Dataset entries
[Start of Attachment]

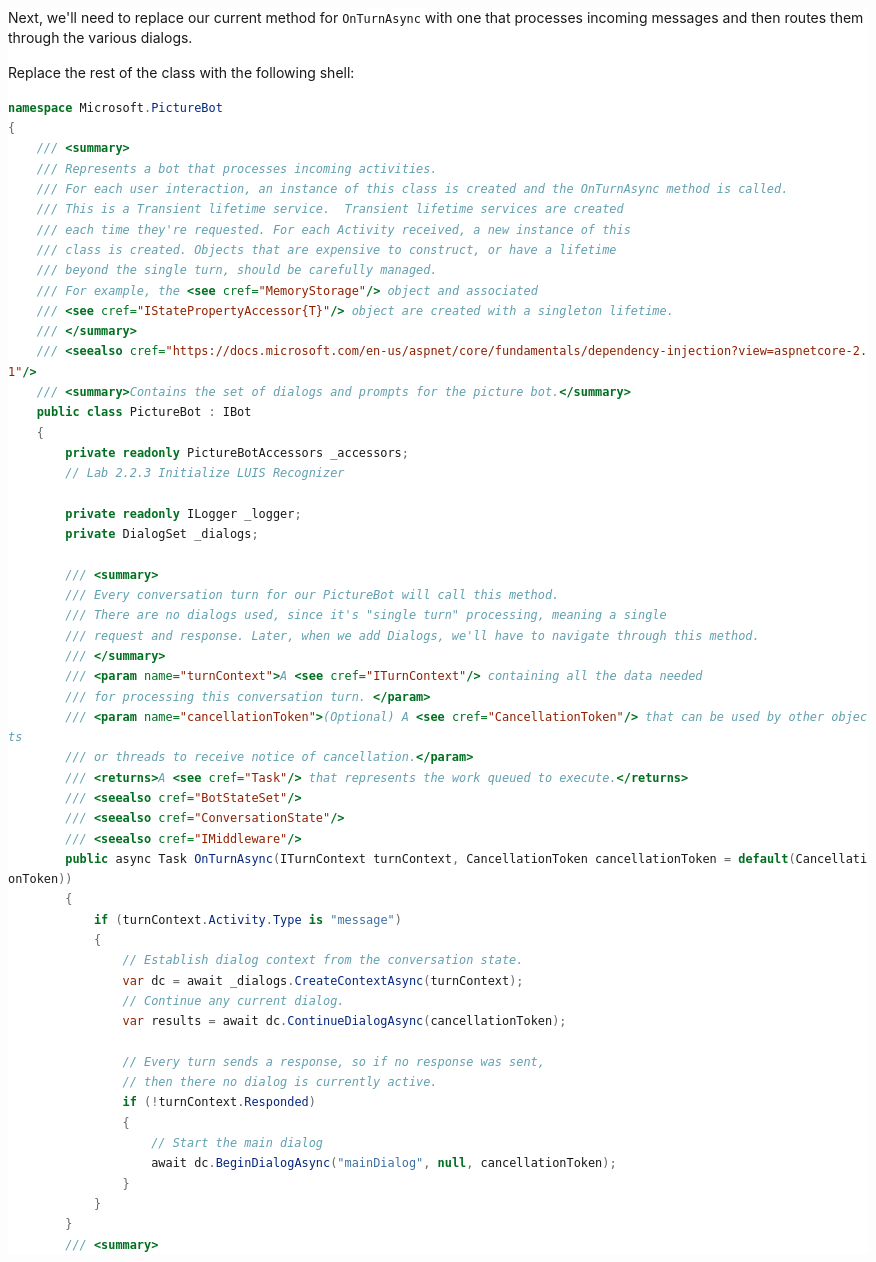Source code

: Next, we'll need to replace our current method for `OnTurnAsync` with one that processes incoming messages and then routes them through the various dialogs.  

Replace the rest of the class with the following shell:
```csharp
namespace Microsoft.PictureBot
{
    /// <summary>
    /// Represents a bot that processes incoming activities.
    /// For each user interaction, an instance of this class is created and the OnTurnAsync method is called.
    /// This is a Transient lifetime service.  Transient lifetime services are created
    /// each time they're requested. For each Activity received, a new instance of this
    /// class is created. Objects that are expensive to construct, or have a lifetime
    /// beyond the single turn, should be carefully managed.
    /// For example, the <see cref="MemoryStorage"/> object and associated
    /// <see cref="IStatePropertyAccessor{T}"/> object are created with a singleton lifetime.
    /// </summary>
    /// <seealso cref="https://docs.microsoft.com/en-us/aspnet/core/fundamentals/dependency-injection?view=aspnetcore-2.1"/>
    /// <summary>Contains the set of dialogs and prompts for the picture bot.</summary>
    public class PictureBot : IBot
    {
        private readonly PictureBotAccessors _accessors;
        // Lab 2.2.3 Initialize LUIS Recognizer

        private readonly ILogger _logger;
        private DialogSet _dialogs;

        /// <summary>
        /// Every conversation turn for our PictureBot will call this method.
        /// There are no dialogs used, since it's "single turn" processing, meaning a single
        /// request and response. Later, when we add Dialogs, we'll have to navigate through this method.
        /// </summary>
        /// <param name="turnContext">A <see cref="ITurnContext"/> containing all the data needed
        /// for processing this conversation turn. </param>
        /// <param name="cancellationToken">(Optional) A <see cref="CancellationToken"/> that can be used by other objects
        /// or threads to receive notice of cancellation.</param>
        /// <returns>A <see cref="Task"/> that represents the work queued to execute.</returns>
        /// <seealso cref="BotStateSet"/>
        /// <seealso cref="ConversationState"/>
        /// <seealso cref="IMiddleware"/>
        public async Task OnTurnAsync(ITurnContext turnContext, CancellationToken cancellationToken = default(CancellationToken))
        {
            if (turnContext.Activity.Type is "message")
            {
                // Establish dialog context from the conversation state.
                var dc = await _dialogs.CreateContextAsync(turnContext);
                // Continue any current dialog.
                var results = await dc.ContinueDialogAsync(cancellationToken);

                // Every turn sends a response, so if no response was sent,
                // then there no dialog is currently active.
                if (!turnContext.Responded)
                {
                    // Start the main dialog
                    await dc.BeginDialogAsync("mainDialog", null, cancellationToken);
                }
            }
        }
        /// <summary>
```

[End of Attachment]

Activity
Copy out the lines of the data where the word "cancellationToken" can be found.

Solution to this exercise
        /// <param name="cancellationToken">(Optional) A <see cref="CancellationToken"/> that can be used by other objects
        public async Task OnTurnAsync(ITurnContext turnContext, CancellationToken cancellationToken = default(CancellationToken))
                var results = await dc.ContinueDialogAsync(cancellationToken);
                    await dc.BeginDialogAsync("mainDialog", null, cancellationToken);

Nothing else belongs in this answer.